WHAT IS BEING ASKED
Please report every line in the material below where the word "each" is found.

─── DATA FOR PROCESSING ───

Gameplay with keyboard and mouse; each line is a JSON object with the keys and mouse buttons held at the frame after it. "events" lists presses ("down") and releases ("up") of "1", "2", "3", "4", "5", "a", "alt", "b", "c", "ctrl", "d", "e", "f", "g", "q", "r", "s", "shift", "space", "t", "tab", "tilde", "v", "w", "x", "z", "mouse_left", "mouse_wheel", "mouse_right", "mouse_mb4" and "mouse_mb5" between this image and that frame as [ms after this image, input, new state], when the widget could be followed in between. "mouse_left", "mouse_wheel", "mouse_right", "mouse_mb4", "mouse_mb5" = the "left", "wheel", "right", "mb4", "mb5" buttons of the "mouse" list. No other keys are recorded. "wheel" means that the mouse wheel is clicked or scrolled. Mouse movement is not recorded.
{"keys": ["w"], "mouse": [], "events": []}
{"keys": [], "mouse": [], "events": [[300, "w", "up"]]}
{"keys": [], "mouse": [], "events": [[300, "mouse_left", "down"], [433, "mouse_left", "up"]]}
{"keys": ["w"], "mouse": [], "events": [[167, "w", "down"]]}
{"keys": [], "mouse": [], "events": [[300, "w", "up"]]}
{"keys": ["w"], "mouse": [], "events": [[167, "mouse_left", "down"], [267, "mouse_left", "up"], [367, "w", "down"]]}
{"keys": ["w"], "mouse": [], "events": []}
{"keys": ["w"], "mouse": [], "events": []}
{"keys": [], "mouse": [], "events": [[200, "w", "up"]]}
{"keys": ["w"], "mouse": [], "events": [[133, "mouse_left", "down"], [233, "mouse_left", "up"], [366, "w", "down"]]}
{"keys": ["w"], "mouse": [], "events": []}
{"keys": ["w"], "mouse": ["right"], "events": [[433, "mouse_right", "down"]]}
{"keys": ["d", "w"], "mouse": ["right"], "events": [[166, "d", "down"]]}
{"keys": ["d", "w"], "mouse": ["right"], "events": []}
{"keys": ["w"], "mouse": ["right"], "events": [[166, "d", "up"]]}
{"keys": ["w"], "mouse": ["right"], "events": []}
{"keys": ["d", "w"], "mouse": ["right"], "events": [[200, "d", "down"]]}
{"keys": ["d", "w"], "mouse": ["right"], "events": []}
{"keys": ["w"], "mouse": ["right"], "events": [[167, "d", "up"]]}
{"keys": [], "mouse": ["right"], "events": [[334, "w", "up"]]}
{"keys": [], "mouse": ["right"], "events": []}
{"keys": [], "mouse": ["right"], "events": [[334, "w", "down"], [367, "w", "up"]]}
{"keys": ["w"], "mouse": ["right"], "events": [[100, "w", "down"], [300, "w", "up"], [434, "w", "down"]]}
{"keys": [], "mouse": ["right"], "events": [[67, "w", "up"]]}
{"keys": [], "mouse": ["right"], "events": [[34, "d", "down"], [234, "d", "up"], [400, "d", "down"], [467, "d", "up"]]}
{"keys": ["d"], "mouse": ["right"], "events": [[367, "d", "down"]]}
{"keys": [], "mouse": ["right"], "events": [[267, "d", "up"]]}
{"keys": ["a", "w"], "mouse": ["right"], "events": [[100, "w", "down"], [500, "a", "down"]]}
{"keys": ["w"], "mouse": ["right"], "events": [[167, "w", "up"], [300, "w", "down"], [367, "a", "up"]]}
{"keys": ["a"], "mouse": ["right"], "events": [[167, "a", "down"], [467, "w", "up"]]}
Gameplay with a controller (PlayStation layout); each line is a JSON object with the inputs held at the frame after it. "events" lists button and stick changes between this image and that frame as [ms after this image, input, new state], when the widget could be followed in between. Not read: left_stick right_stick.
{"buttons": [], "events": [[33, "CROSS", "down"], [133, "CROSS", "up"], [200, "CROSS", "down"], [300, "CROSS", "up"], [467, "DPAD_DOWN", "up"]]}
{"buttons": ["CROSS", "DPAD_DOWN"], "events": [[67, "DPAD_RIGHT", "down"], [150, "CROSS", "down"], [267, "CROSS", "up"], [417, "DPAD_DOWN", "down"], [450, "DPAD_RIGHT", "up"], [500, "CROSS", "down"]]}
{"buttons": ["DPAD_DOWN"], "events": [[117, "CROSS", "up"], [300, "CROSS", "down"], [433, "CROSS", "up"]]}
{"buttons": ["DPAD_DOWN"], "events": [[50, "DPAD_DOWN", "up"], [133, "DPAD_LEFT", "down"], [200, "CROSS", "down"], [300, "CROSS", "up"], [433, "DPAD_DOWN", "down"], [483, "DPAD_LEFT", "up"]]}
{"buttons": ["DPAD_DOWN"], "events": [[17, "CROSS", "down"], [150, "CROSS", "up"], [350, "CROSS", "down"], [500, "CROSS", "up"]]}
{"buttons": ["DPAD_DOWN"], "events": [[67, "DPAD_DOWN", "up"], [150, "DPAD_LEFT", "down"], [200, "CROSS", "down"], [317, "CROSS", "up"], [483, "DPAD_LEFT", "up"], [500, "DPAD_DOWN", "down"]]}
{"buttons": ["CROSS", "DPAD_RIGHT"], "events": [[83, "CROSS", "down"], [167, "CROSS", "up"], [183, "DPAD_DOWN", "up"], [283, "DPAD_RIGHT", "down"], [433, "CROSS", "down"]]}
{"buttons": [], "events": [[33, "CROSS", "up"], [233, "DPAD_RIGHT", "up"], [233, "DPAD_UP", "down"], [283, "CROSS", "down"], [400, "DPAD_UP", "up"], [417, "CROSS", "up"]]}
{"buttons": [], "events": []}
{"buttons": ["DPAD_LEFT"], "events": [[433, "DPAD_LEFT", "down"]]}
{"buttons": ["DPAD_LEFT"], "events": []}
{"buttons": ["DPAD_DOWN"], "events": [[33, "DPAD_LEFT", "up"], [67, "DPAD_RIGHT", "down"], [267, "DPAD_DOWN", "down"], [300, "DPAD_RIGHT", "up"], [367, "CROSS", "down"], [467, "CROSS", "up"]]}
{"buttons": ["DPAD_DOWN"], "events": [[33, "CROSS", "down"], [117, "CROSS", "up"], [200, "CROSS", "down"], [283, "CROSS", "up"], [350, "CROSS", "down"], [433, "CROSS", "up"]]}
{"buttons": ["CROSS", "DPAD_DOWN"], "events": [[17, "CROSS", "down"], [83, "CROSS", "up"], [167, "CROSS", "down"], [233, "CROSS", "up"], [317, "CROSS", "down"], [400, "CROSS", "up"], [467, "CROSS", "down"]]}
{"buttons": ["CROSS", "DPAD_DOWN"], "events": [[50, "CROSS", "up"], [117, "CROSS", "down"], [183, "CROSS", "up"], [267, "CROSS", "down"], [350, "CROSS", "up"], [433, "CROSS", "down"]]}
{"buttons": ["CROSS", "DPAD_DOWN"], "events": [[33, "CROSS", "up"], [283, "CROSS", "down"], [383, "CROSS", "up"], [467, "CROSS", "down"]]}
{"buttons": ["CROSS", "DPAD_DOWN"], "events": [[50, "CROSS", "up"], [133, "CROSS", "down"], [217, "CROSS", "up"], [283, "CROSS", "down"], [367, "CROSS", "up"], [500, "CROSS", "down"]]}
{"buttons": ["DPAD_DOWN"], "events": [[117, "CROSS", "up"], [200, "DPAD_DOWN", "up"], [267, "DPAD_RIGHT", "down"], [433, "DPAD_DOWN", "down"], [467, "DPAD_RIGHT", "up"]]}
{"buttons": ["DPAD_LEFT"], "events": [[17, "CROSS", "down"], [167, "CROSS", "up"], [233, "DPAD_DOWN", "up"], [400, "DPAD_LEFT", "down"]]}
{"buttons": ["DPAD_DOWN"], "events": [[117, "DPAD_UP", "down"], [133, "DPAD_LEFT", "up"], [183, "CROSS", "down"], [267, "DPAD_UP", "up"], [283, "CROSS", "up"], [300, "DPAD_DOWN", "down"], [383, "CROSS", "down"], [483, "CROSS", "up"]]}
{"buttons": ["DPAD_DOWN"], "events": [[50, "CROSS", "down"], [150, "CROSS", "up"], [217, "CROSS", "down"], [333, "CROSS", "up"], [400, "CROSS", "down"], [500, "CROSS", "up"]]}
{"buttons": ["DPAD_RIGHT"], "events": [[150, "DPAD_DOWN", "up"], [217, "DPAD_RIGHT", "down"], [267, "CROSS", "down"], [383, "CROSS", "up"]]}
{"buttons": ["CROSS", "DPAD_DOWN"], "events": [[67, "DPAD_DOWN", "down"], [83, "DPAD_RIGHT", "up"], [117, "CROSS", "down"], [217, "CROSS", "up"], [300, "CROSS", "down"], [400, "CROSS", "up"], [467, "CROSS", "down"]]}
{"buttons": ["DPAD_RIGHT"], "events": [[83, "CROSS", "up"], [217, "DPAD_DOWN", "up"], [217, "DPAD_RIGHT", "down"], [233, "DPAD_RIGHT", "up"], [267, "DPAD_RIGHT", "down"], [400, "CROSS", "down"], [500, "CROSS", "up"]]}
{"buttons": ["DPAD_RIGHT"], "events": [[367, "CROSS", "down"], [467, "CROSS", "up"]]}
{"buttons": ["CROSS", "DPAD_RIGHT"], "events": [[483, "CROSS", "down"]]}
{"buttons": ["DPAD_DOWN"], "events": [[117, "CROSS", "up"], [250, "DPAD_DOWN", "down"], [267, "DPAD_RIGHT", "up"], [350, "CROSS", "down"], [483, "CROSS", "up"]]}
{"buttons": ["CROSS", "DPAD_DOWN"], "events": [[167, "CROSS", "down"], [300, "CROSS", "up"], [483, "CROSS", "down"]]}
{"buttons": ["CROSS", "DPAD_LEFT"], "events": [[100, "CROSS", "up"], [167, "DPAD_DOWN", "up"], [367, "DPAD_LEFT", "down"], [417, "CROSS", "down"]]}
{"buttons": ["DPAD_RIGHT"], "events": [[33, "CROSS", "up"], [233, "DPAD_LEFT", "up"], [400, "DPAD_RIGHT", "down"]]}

───

ANSWER SECTION
Gameplay with keyboard and mouse; each line is a JSON object with the keys and mouse buttons held at the frame after it. "events" lists presses ("down") and releases ("up") of "1", "2", "3", "4", "5", "a", "alt", "b", "c", "ctrl", "d", "e", "f", "g", "q", "r", "s", "shift", "space", "t", "tab", "tilde", "v", "w", "x", "z", "mouse_left", "mouse_wheel", "mouse_right", "mouse_mb4" and "mouse_mb5" between this image and that frame as [ms after this image, input, new state], when the widget could be followed in between. "mouse_left", "mouse_wheel", "mouse_right", "mouse_mb4", "mouse_mb5" = the "left", "wheel", "right", "mb4", "mb5" buttons of the "mouse" list. No other keys are recorded. "wheel" means that the mouse wheel is clicked or scrolled. Mouse movement is not recorded.
Gameplay with a controller (PlayStation layout); each line is a JSON object with the inputs held at the frame after it. "events" lists button and stick changes between this image and that frame as [ms after this image, input, new state], when the widget could be followed in between. Not read: left_stick right_stick.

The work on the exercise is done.